| Without a strong network security strategy, companies will not be able to achieve IT security. |
The National Security Agency (NSA) has identified three basic functions that constitute a good IT security system. According to the NSA, these functions are critical and can prevent 93% of network incidents. NetCraftsmen has identified four other steps. These steps, combined with the three steps of the NSA, can lay a solid foundation for building a comprehensive safety system.
One, NSA's security steps
Step 1. Multi-factor authentication
Enterprises should deploy multi-factor authentication, such as two-factor authentication (2FA), instead of just using passwords. 2FA relies on what users know (passwords) and what they own (physical devices, such as security token generators or phones). Other mechanisms also rely on factors such as biometrics.
SMS verification has become a popular mechanism for 2FA. During the login, the security code is sent to the mobile phone via SMS or phone. The user enters the security code to complete the login verification. If an attacker takes over a mobile phone account or number, this type of verification may be attacked, so it is not suitable for highly secure accounts.

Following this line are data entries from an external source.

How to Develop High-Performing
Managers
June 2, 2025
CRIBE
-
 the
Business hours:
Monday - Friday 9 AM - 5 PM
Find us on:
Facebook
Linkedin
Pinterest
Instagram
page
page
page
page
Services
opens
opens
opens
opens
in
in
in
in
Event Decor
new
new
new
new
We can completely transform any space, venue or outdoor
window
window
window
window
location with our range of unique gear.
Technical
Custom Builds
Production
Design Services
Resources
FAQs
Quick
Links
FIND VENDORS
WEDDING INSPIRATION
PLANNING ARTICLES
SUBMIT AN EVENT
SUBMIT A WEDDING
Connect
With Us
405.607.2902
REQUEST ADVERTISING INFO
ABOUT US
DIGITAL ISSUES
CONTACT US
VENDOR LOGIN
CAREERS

Step 2. Role-based access control
Deploy role-based access control to provide access only when a person's function or role must access resources. For example, HR employees will not need to access accounting functions. By restricting access, the compromised employee account will not be able to access functions and data outside the scope required by the role.
As IT security becomes more and more important, almost all products have role-based access security controls. This should be the key criterion for product selection. The American National Standards Institute also has standards in this area, which are described in detail in "ANSI InterNational Committee for Information Technology Standards 359-2004" and "INCITS 359-2012".

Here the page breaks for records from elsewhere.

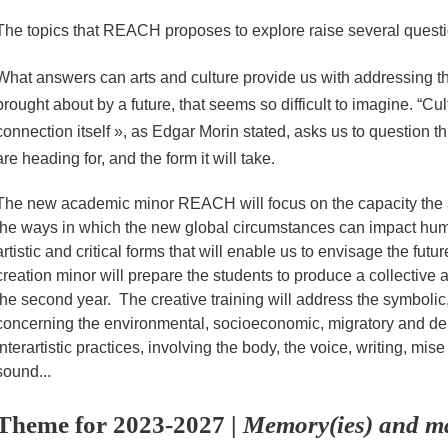
The topics that REACH proposes to explore raise several questi
What answers can arts and culture provide us with addressing t
brought about by a future, that seems so difficult to imagine. “Cu
connection itself », as Edgar Morin stated, asks us to question t
are heading for, and the form it will take.
The new academic minor REACH will focus on the capacity the 
the ways in which the new global circumstances can impact huma
artistic and critical forms that will enable us to envisage the fut
creation minor will prepare the students to produce a collective a
the second year. The creative training will address the symbolic,
concerning the environmental, socioeconomic, migratory and de
interartistic practices, involving the body, the voice, writing, m
sound...
Theme for 2023-2027 |
Memory(ies) and mat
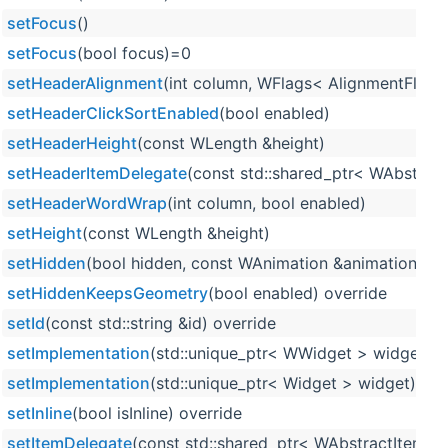
setFocus
()
setFocus
(bool focus)=0
setHeaderAlignment
(int column, WFlags< AlignmentFlag 
setHeaderClickSortEnabled
(bool enabled)
setHeaderHeight
(const WLength &height)
setHeaderItemDelegate
(const std::shared_ptr< WAbstrac
setHeaderWordWrap
(int column, bool enabled)
setHeight
(const WLength &height)
setHidden
(bool hidden, const WAnimation &animation=WA
setHiddenKeepsGeometry
(bool enabled) override
setId
(const std::string &id) override
setImplementation
(std::unique_ptr< WWidget > widget)
setImplementation
(std::unique_ptr< Widget > widget)
setInline
(bool isInline) override
setItemDelegate
(const std::shared_ptr< WAbstractItemDe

Step 3. Allow list application
The network used to be open, and the only filtering performed was to deny certain connections. The allow list subverts this model. Only those connections and data streams required for application functionality are allowed; all other connections are blocked. The purpose here is to reduce the chance of a safety leakage incident spreading horizontally throughout the enterprise.
The security team should configure a filtering system to record or log failed attempts to establish a connection. Think of these alerts as tripwires that may lure the team to an infected account or system. Security information and event management can help manage a large number of events from the filtering system.
Second, NetCraftsmen's safety steps
Step 4. Fix vulnerabilities and solutions
The security team must work hard to fix known vulnerabilities and deploy solutions. As mentioned by the NSA, zero-day attacks rarely occur, and most network security vulnerabilities are caused by unpatched systems. Companies must regularly update applications, server operating systems, and network infrastructure. The security team will need processes and people to track updates, and a configuration management system to drive updates.
Step 5. Network segmentation
The purpose of network segmentation is to prevent automated malware from spreading horizontally between business functions. Enterprises can segment the network according to functions, and access between segments is restricted. For example, there is no reason for the infrastructure network to access business functions such as HR or accounting. For any access between business segments, the security team should use the application allowed list (see step 3 above).
Step 6. System backup
The most common intrusion is ransomware, and successful widespread attacks can severely hit the enterprise. System backup can reduce most of the risks of such attacks, but the premise is to ensure that the backup itself will not be attacked. The security team must carefully design its backup system to ensure security, because the attacker will monitor the IT system for several weeks before triggering the encryption of enterprise data.
Like ransomware attacks, natural disasters are equally destructive, and backups should be stored in different locations without being affected by the same natural disaster. Companies can study how other companies deal with natural disasters and how to recover from natural disasters to understand effective and ineffective methods.
Step 7. Employee safety education
The final safety step is to educate employees. Use anti-phishing campaigns to train employees and let them know about intrusions and fraudulent emails. A common attack method is to trick employees into clicking on jokes, pictures, or videos that have been infected with malware in emails. Fraudulent emails can trick employees (usually in financial positions) into making fraudulent transfers. Certain employee roles may require other job-specific training.
Training has been proven to be feasible. Such training should emphasize past experience and lessons and include new attack mechanisms. Another benefit of training is that employees are better prepared to avoid such attacks in their personal lives.
Three, make sure everything is running normally
A good IT system depends on the proper balance of people, processes, technology and tools. The above seven steps mainly focus on people and processes. In order to obtain a balanced security foundation, companies can use the "Network Defense Matrix" to evaluate security tools.